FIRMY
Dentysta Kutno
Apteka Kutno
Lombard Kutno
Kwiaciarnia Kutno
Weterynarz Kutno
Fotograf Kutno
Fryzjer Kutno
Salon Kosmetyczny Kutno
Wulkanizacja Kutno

□ □ □ □ □

◆ **WORK INSTRUCTIONS**: Find the line that contains "Dentysta Kutno" in the data above. Reproduce it and every later line exactly, through the last one.

◆ **RESPONSE BOX**:
Dentysta Kutno
Apteka Kutno
Lombard Kutno
Kwiaciarnia Kutno
Weterynarz Kutno
Fotograf Kutno
Fryzjer Kutno
Salon Kosmetyczny Kutno
Wulkanizacja Kutno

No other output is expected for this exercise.